Gabriel posa son crayon, fixant le dessin avec une expression mélancolique. Il savait que ces vacances seraient longues, trop longues.
Gabriel resta assis dans le café longtemps après le départ d’Elias et Camille, les mains jointes devant son carnet de croquis, le regard fixé sur la page blanche où dansaient encore les ombres des traits qu’il n’avait pas osé dessiner.
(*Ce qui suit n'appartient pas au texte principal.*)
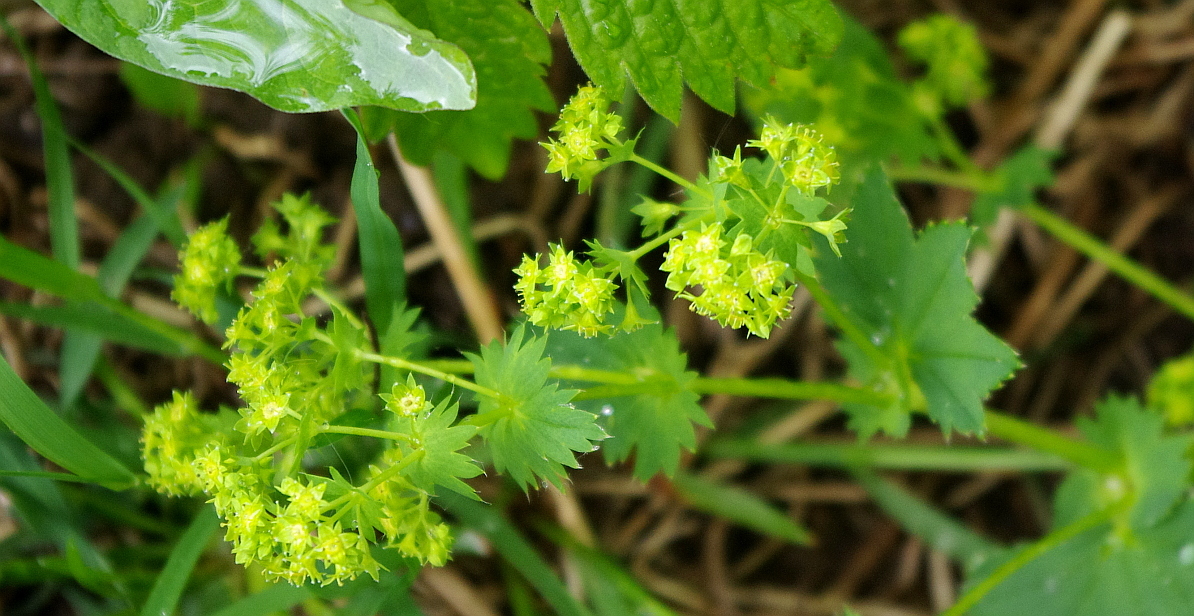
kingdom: Plantae
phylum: Tracheophyta
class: Magnoliopsida
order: Rosales
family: Rosaceae
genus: Alchemilla
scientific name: Alchemilla baltica
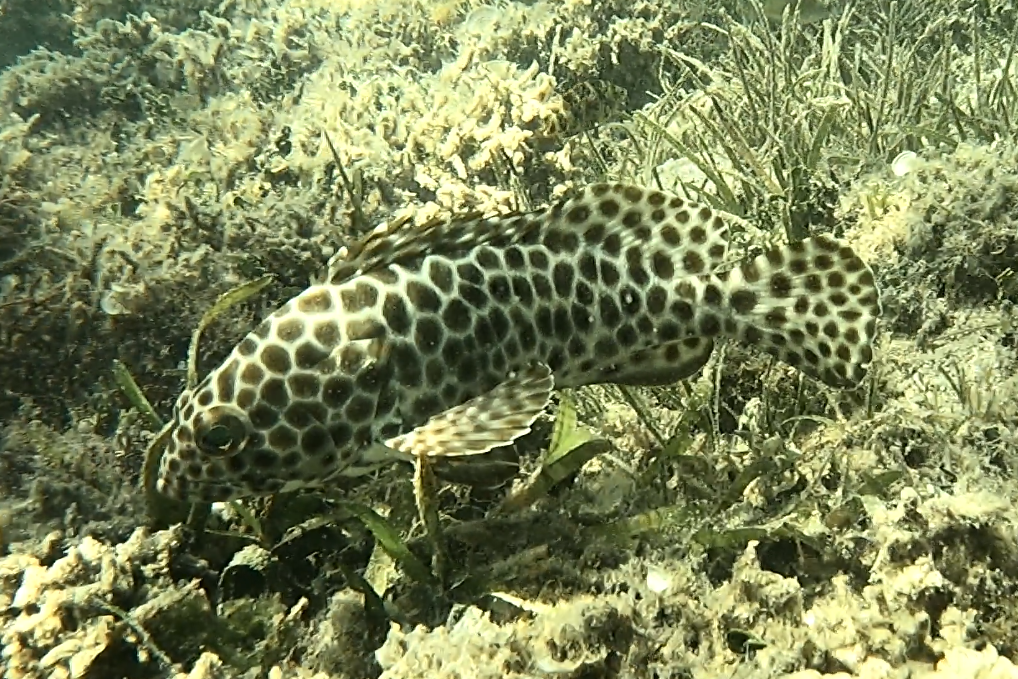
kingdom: Animalia
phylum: Chordata
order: Perciformes
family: Serranidae
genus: Epinephelus
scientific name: Epinephelus quoyanus
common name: Longfin grouper
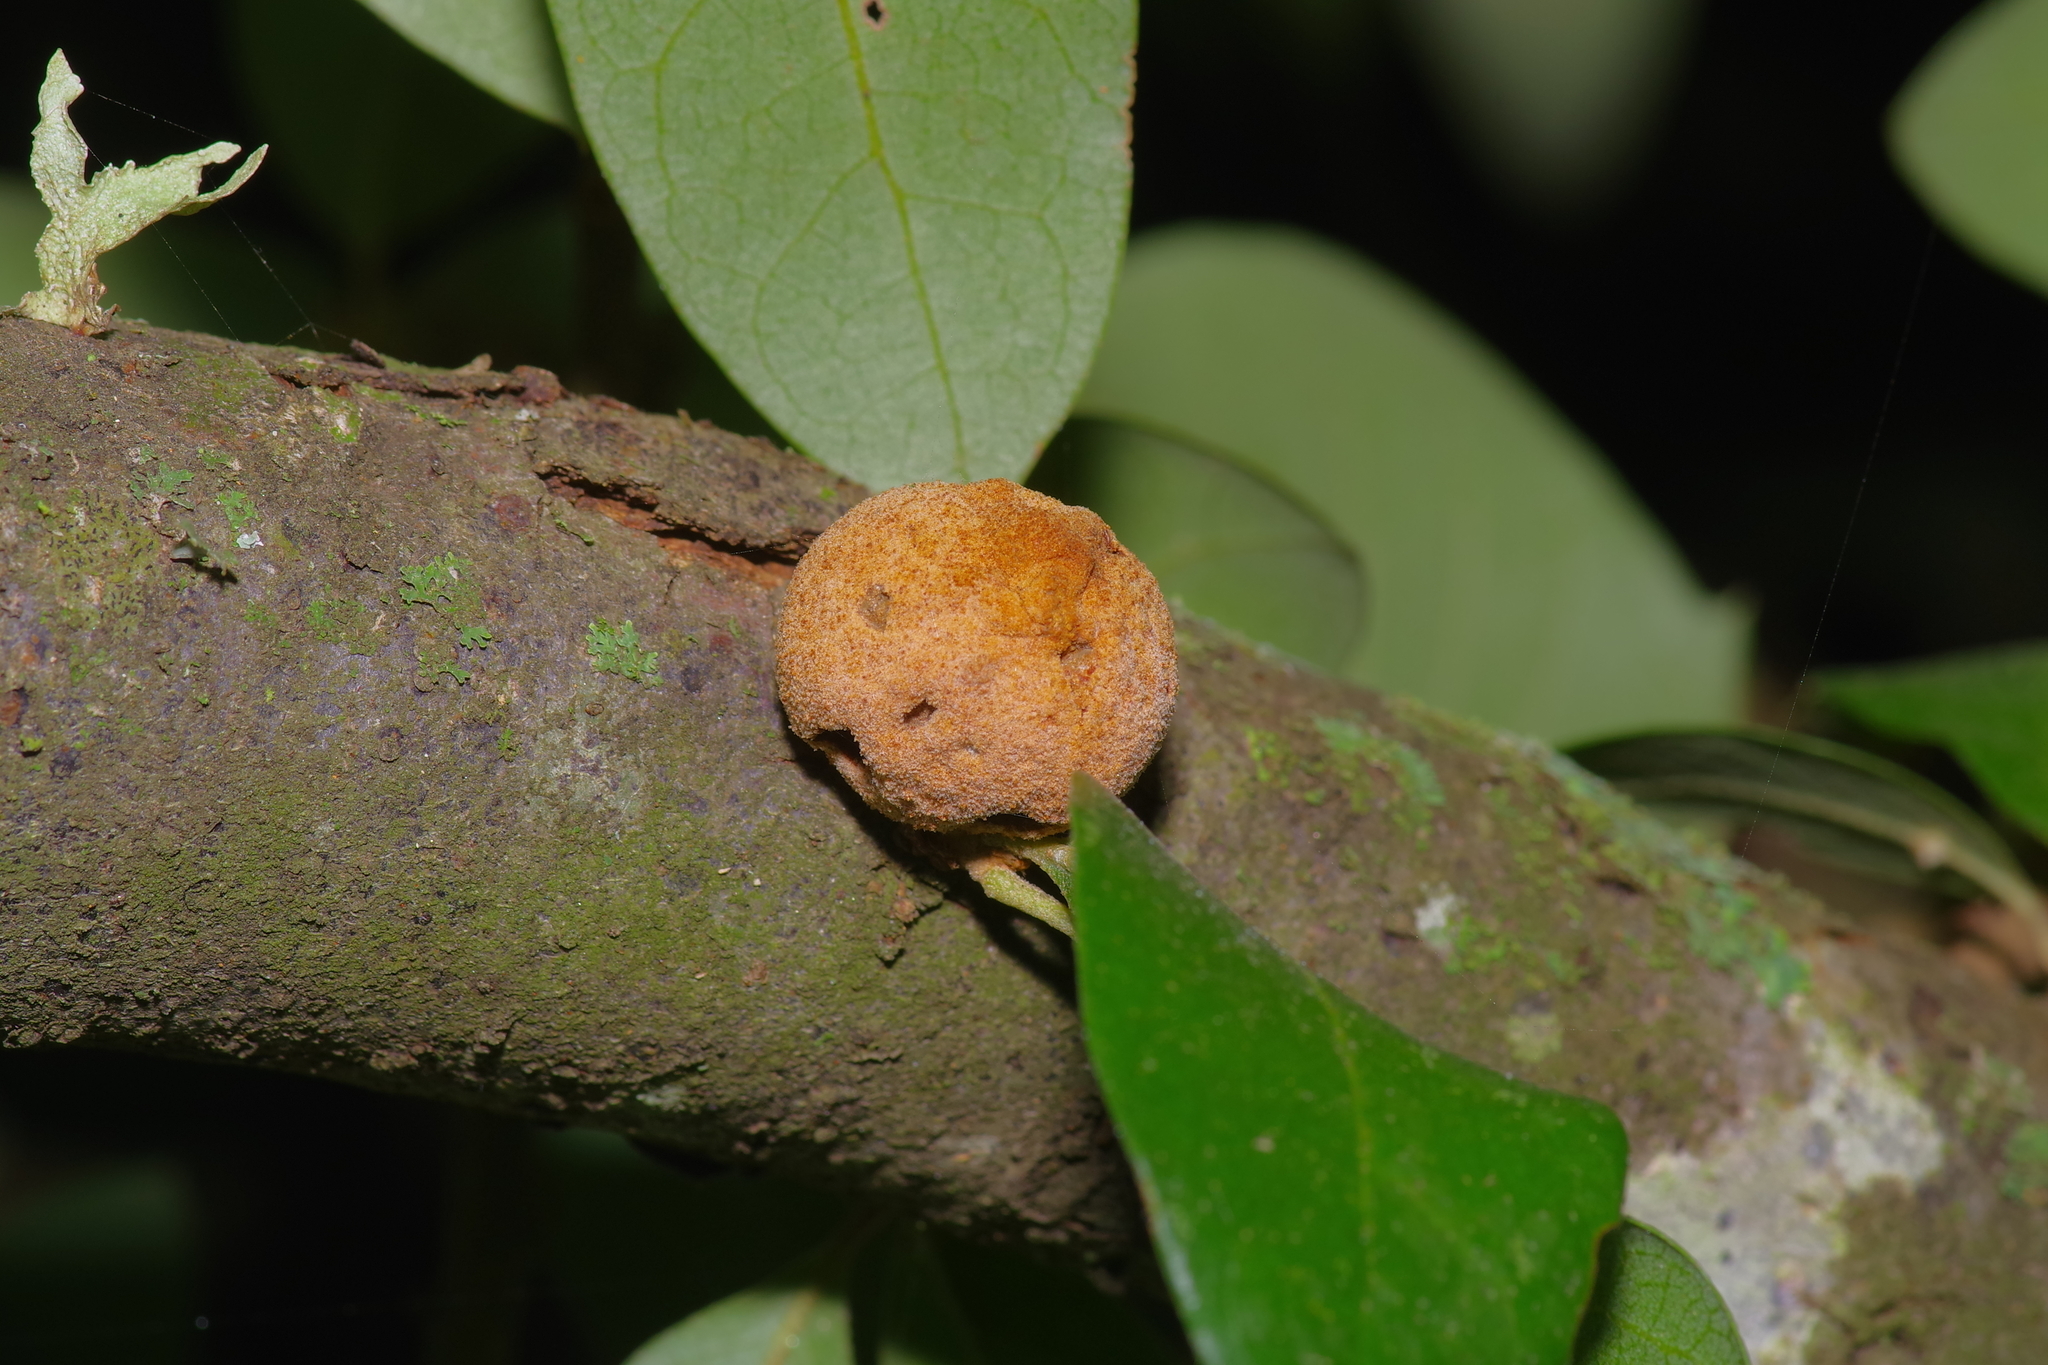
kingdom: Animalia
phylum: Arthropoda
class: Insecta
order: Hymenoptera
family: Cynipidae
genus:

Son cœur était lourd, compressé par une jalousie qu’il savait irrationnelle, mais qu’il ne pouvait pas ignorer. Chaque éclat de rire de Camille, chaque regard qu’Elias lui avait adressé, avait laissé une trace douloureuse en lui, comme une fissure s’étendant lentement à travers quelque chose de fragile.
Elias n’avait jamais eu de petite amie. Gabriel le savait bien. Ils avaient ri ensemble à ce sujet, il y a longtemps, lorsqu’Elias avait plaisanté sur le fait qu’il n’était "pas encore prêt à se ranger". Mais aujourd’hui, cette réalité semblait changer. Camille avait une place qu’aucune autre fille avant elle n’avait occupée. Cela semblait inévitable, presque naturel. Un jour, Elias tomberait amoureux, profondément, irrévocablement, et Gabriel serait relégué à la périphérie de sa vie.
Il serra les poings sur la table, ses ongles s’enfonçant dans sa paume. Céder. Le mot s’imposa à lui, brutal, mais il le rejeta aussitôt. Non, ce n’était pas le bon terme. Ce n’était pas une guerre à perdre ou à gagner. Elias avait le droit de vivre, d’aimer, de créer des liens qui ne le concernaient pas. Mais pour Gabriel, cette pensée était insupportable. Pas parce qu’il était possessif, mais parce qu’il savait que lorsqu’Elias avancerait, il resterait derrière.
Une vague de solitude le submergea, plus froide et plus intense qu’il ne l’aurait cru. Elias était la personne qu’il aimait le plus au monde, pas seulement comme un ami, mais d’une manière qu’il n’avait jamais osé admettre, même à lui-même. Il n’y avait personne d’autre qui illuminait sa vie comme Elias le faisait, personne qui rendait ses journées meilleures simplement par sa présence. Et s’il pouvait… s’il en avait le courage… il lui demanderait d’être plus que son ami.
Il imaginait parfois franchir cette ligne invisible entre eux. Ces moments furtifs, volés à ses rêves les plus secrets, où il s’autorisait à penser à une vie où Elias serait à lui, complètement. Mais il effaçait toujours ces pensées presque immédiatement, écrasé par la peur du rejet, par l’idée que cela pourrait tout gâcher. Parce qu’aussi douloureux que cela soit de le voir s’éloigner, perdre Elias définitivement était une possibilité qu’il ne pouvait pas supporter.
Il soupira, relâchant lentement la tension dans ses mains. Les traits hésitants qu’il avait dessinés sur la page semblaient refléter son propre état d’esprit : une tentative de capturer quelque chose de trop grand, de trop insaisissable. Gabriel savait qu’il ne pouvait pas retenir Elias, et peut-être qu’il ne devait même pas essayer. Mais l’idée qu’il puisse un jour ne plus être au centre de sa vie lui donnait l’impression de s’éteindre doucement, comme une étoile filante qui disparaît dans l’ombre du ciel.